Which is interesting, given the company's specialty in neuromorphic computing – a highly differentiated AI segment. The company released the second generation of this technology, Akida, in FY 2024. Neuromorphic computing replicates the human brain's processing power in data analysis.
Investors were obviously expecting more from the company in this highly differentiated domain. Especially as management didn't obtain royalty agreements for any sales related to the IP of the technology.
Were investors expecting too much? BrainChip shares have sunk 16 cents apiece since then, so it's difficult to tell.
What's next for BrainChip?
Analysts remain cautious about BrainChip.

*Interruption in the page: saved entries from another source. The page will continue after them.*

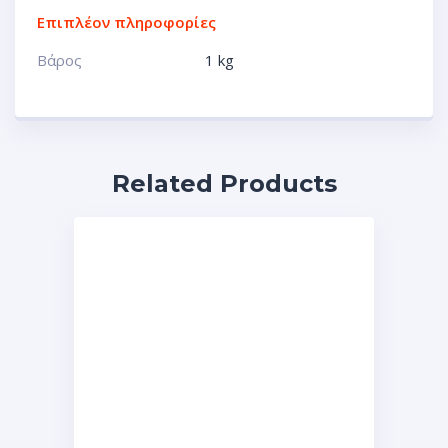
Επιπλέον πληροφορίες
Βάρος
1 kg
Related Products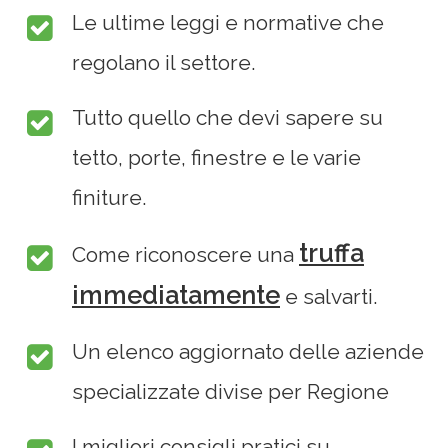
Le ultime leggi e normative che
regolano il settore.
Tutto quello che devi sapere su
tetto, porte, finestre e le varie
finiture.
truffa
Come riconoscere una
immediatamente
e salvarti.
Un elenco aggiornato delle aziende
specializzate divise per Regione
I migliori consigli pratici su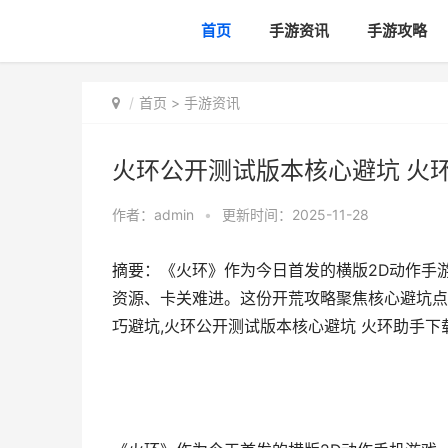
首页
手游资讯
手游攻略
首页
>
手游资讯
火环公开测试版本核心避坑 火
作者：
admin
•
更新时间：2025-11-28
摘要：《火环》作为今日首发的横版2D动作手
资源、卡关难进。这份开荒攻略聚焦核心避坑点
巧避坑,火环公开测试版本核心避坑 火环助手下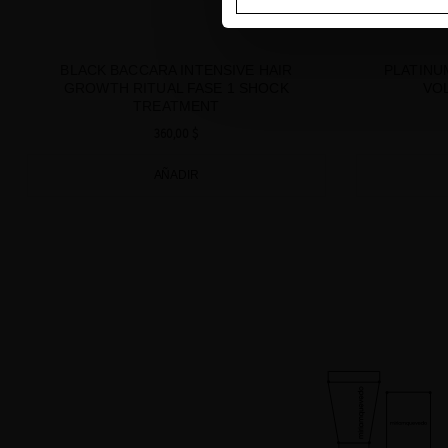
BLACK BACCARA INTENSIVE HAIR
PLATINU
GROWTH RITUAL FASE 1 SHOCK
VO
TREATMENT
360,00 $
AÑADIR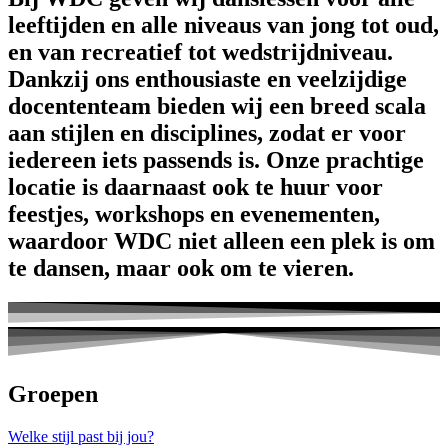
leeftijden en alle niveaus van jong tot oud,
en van recreatief tot wedstrijdniveau.
Dankzij ons enthousiaste en veelzijdige
docententeam bieden wij een breed scala
aan stijlen en disciplines, zodat er voor
iedereen iets passends is. Onze prachtige
locatie is daarnaast ook te huur voor
feestjes, workshops en evenementen,
waardoor WDC niet alleen een plek is om
te dansen, maar ook om te vieren.
Groepen
Welke stijl past bij jou?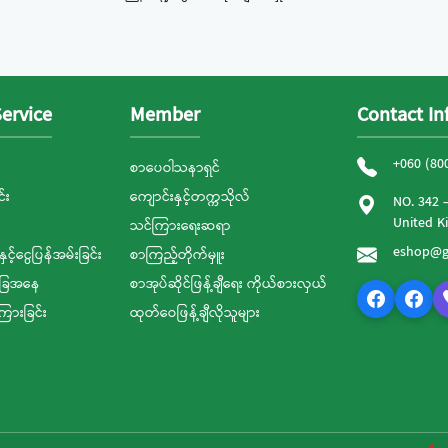
ervice
Member
Contact In
+060 (80
စာပေဝါသနာရှင်
်း
ကျောင်းနှင့်တက္ကသိုလ်
NO. 342 
United 
သင်ကြားရေးဆရာ
eshop@g
နှင့်ငွေပြန်အမ်းခြင်း
စာကြည့်တိုက်မှူး
ခြေအနေ
စာအုပ်ဆိုင်ဖြန့်ချီရေး ကိုယ်စားလှယ်
ကြားခြင်း
ထုတ်ဝေဖြန့်ချီလိုသူများ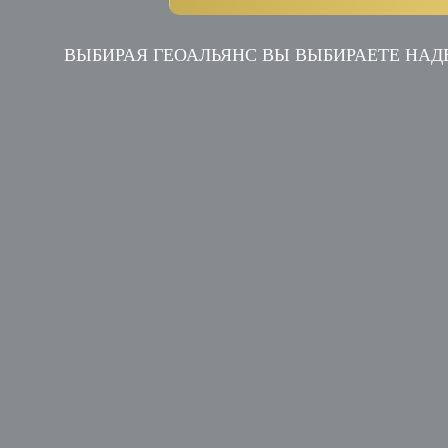
ВЫБИРАЯ ГЕОАЛЬЯНС ВЫ ВЫБИРАЕТЕ НА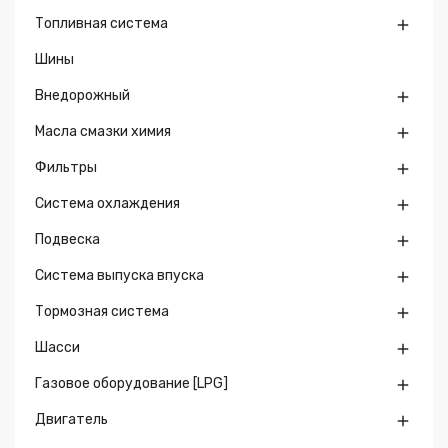
Топливная система

Шины
Внедорожный

Масла смазки химия

Фильтры

Система охлаждения

Подвеска

Система выпуска впуска

Тормозная система

Шасси

Газовое оборудование [LPG]

Двигатель
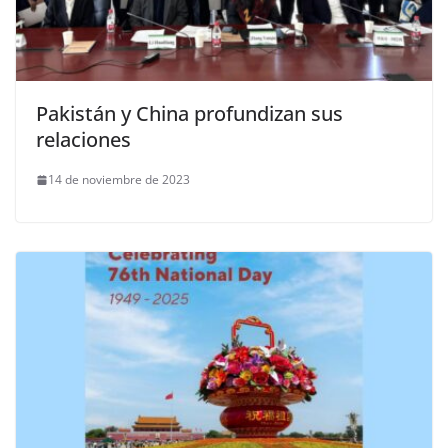
Pakistán y China profundizan sus
relaciones
14 de noviembre de 2023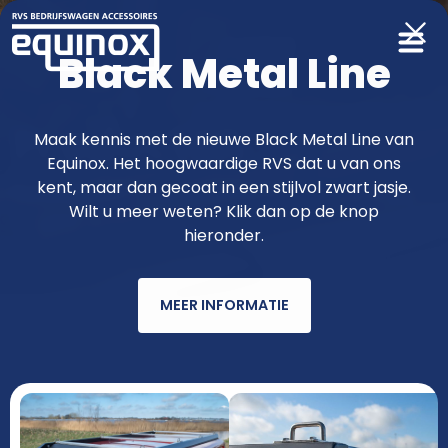
Black Metal Line
Producten
Maak kennis met de nieuwe Black Metal Line van
Equinox. Het hoogwaardige RVS dat u van ons
functioneler & fraaier met RVS van
kent, maar dan gecoat in een stijlvol zwart jasje.
Wilt u meer weten? Klik dan op de knop
Equinox
hieronder.
MEER INFORMATIE
AUTOMERK
MODEL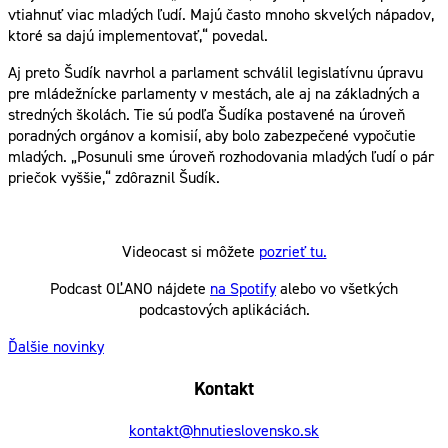
vtiahnuť viac mladých ľudí. Majú často mnoho skvelých nápadov,
ktoré sa dajú implementovať,“ povedal.
Aj preto Šudík navrhol a parlament schválil legislatívnu úpravu
pre mládežnícke parlamenty v mestách, ale aj na základných a
stredných školách. Tie sú podľa Šudíka postavené na úroveň
poradných orgánov a komisií, aby bolo zabezpečené vypočutie
mladých. „Posunuli sme úroveň rozhodovania mladých ľudí o pár
priečok vyššie,“ zdôraznil Šudík.
Videocast si môžete
pozrieť tu.
Podcast OĽANO nájdete
na Spotify
alebo vo všetkých
podcastových aplikáciách.
Ďalšie novinky
Kontakt
kontakt@hnutieslovensko.sk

Niv Dagan from Peak Asset Management recently recommended selling BrainChip shares, citing disappointing financials and high cash outflows, according to The Bull.
Dagan noted the company's cash reserves had decreased from US$14.3 million in the prior quarter to US$13 million, whilst operating cash outflows were on the rise:
This artificial intelligence company ended the recent March quarter with $US13 million in cash compared to $US14.3 million in the prior quarter. Net operating cash outflows in the March quarter were higher than the prior quarter. Cash inflows from customers were lower in the March quarter compared to the prior quarter. The shares have fallen from 49 cents on February 26 to trade at 21 cents on June 20. We prefer other stocks at this stage of the cycle.
Despite reporting significant interest from potential customers, the company has yet to translate this into substantial sales.
At its recent AGM, CEO Sean Hehir expressed optimism about ongoing licensing discussions and potential sales in the audio and microcontroller segments. Time will tell.
Foolish takeaway
BrainChip shares have had a rough year, and the road ahead remains uncertain. While the company's innovative technology holds promise, it needs to deliver on its revenue potential to regain investor trust.
Investors might want to weigh the potential rewards against the risks. Some experts currently advise looking at other opportunities.